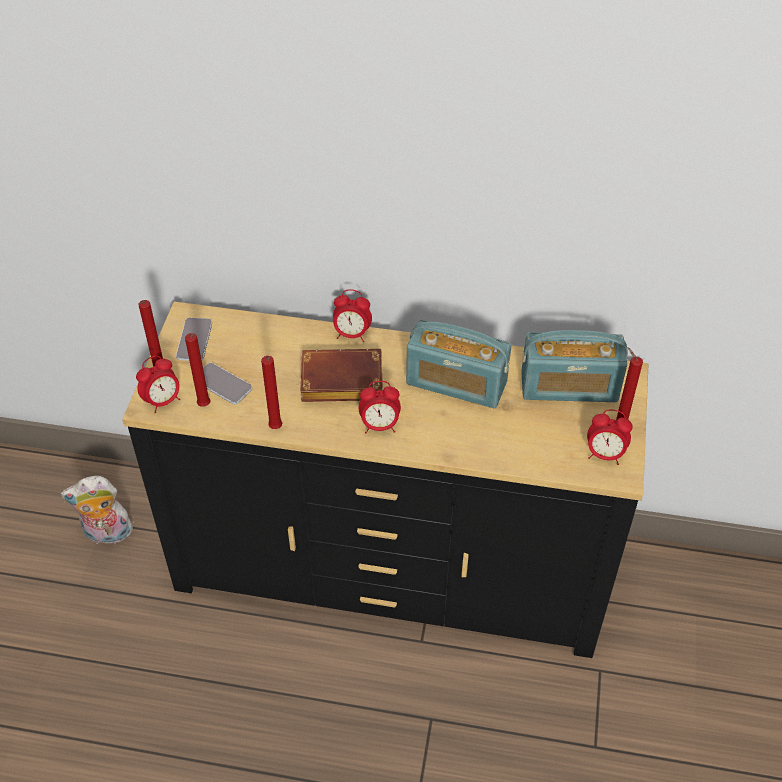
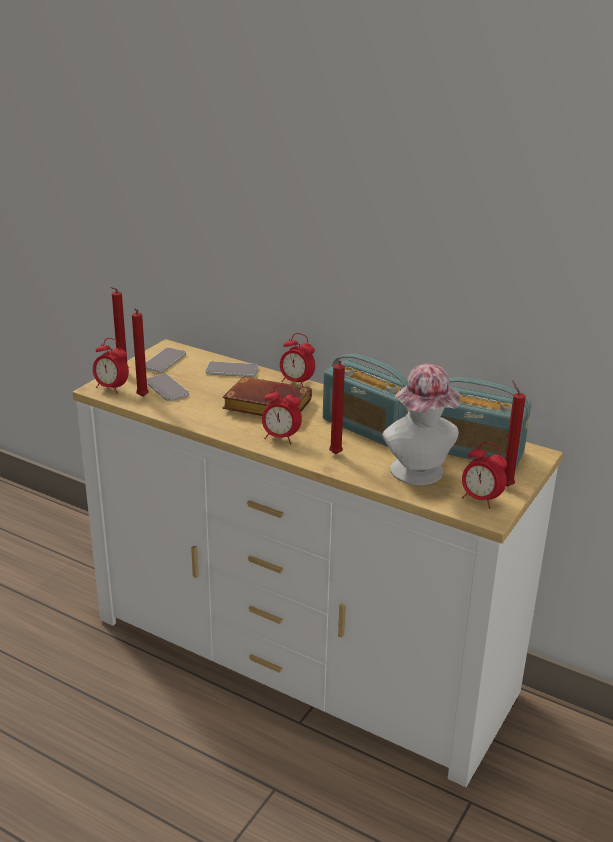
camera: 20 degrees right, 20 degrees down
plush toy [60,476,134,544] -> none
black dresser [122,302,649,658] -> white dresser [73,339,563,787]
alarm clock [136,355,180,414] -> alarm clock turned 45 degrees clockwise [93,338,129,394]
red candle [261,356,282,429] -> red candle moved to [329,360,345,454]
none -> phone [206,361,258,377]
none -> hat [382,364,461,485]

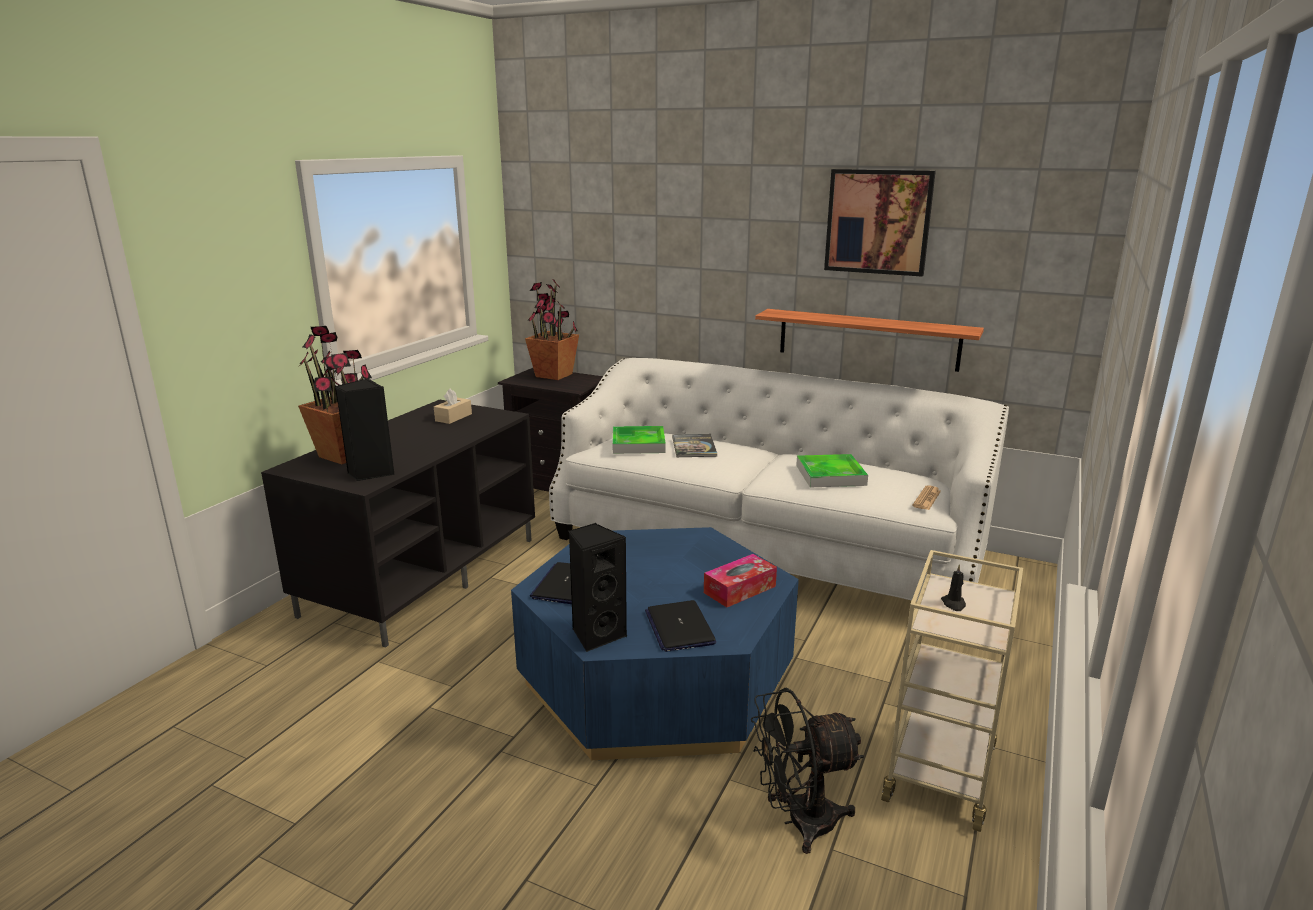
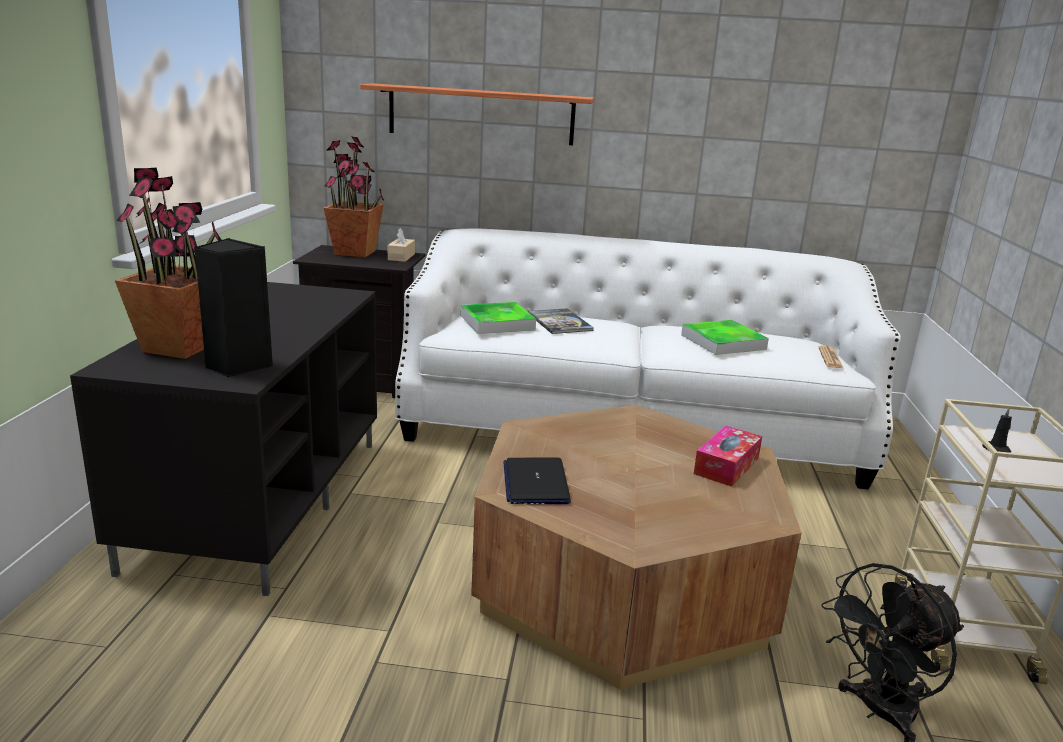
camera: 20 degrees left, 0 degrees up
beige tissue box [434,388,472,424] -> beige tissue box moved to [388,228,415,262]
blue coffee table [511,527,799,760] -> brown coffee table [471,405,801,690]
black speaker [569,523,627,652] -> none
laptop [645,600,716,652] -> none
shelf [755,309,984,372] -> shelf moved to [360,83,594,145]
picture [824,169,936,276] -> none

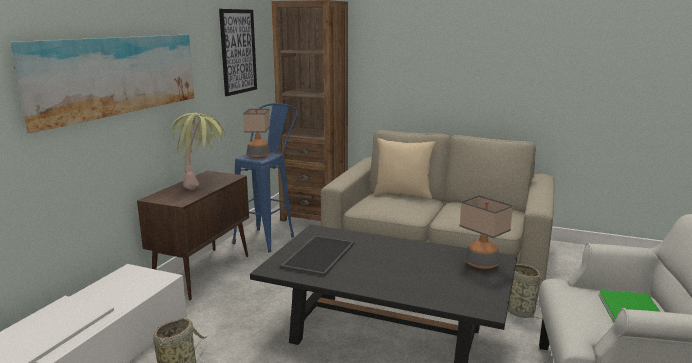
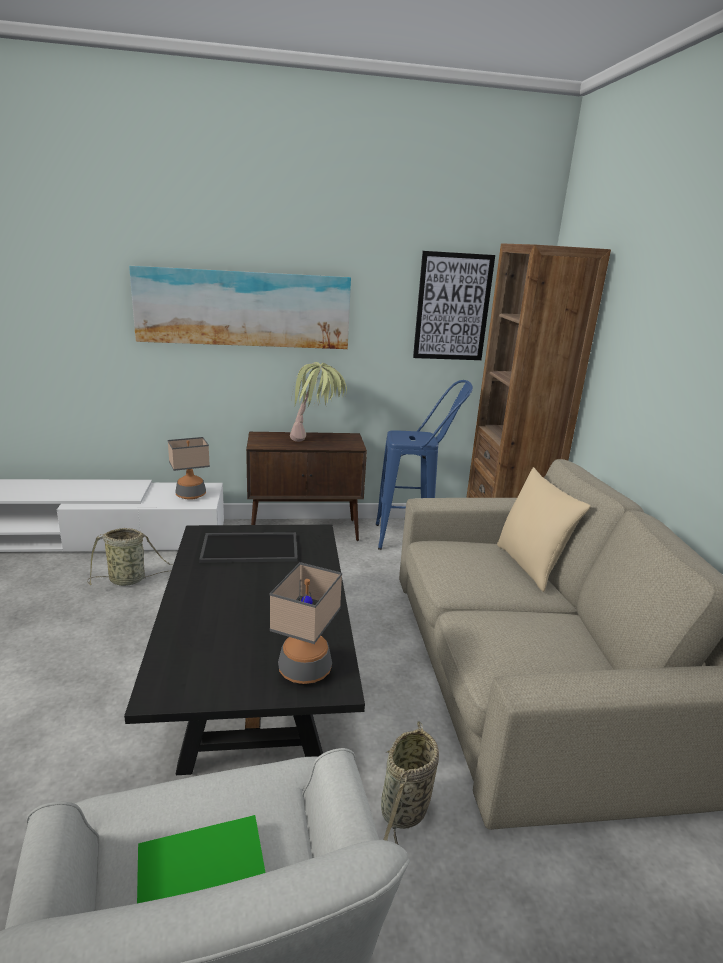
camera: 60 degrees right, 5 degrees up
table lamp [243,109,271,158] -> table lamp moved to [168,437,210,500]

....

_What you will do_: Copy each of the entries above precisely, and drop whatever pictures they hold.

_Response to the exercise_:
camera: 20 degrees right, 20 degrees down
plush toy [60,476,134,544] -> none
black dresser [122,302,649,658] -> white dresser [73,339,563,787]
alarm clock [136,355,180,414] -> alarm clock turned 45 degrees clockwise [93,338,129,394]
red candle [261,356,282,429] -> red candle moved to [329,360,345,454]
none -> phone [206,361,258,377]
none -> hat [382,364,461,485]

camera: 20 degrees left, 0 degrees up
beige tissue box [434,388,472,424] -> beige tissue box moved to [388,228,415,262]
blue coffee table [511,527,799,760] -> brown coffee table [471,405,801,690]
black speaker [569,523,627,652] -> none
laptop [645,600,716,652] -> none
shelf [755,309,984,372] -> shelf moved to [360,83,594,145]
picture [824,169,936,276] -> none

camera: 60 degrees right, 5 degrees up
table lamp [243,109,271,158] -> table lamp moved to [168,437,210,500]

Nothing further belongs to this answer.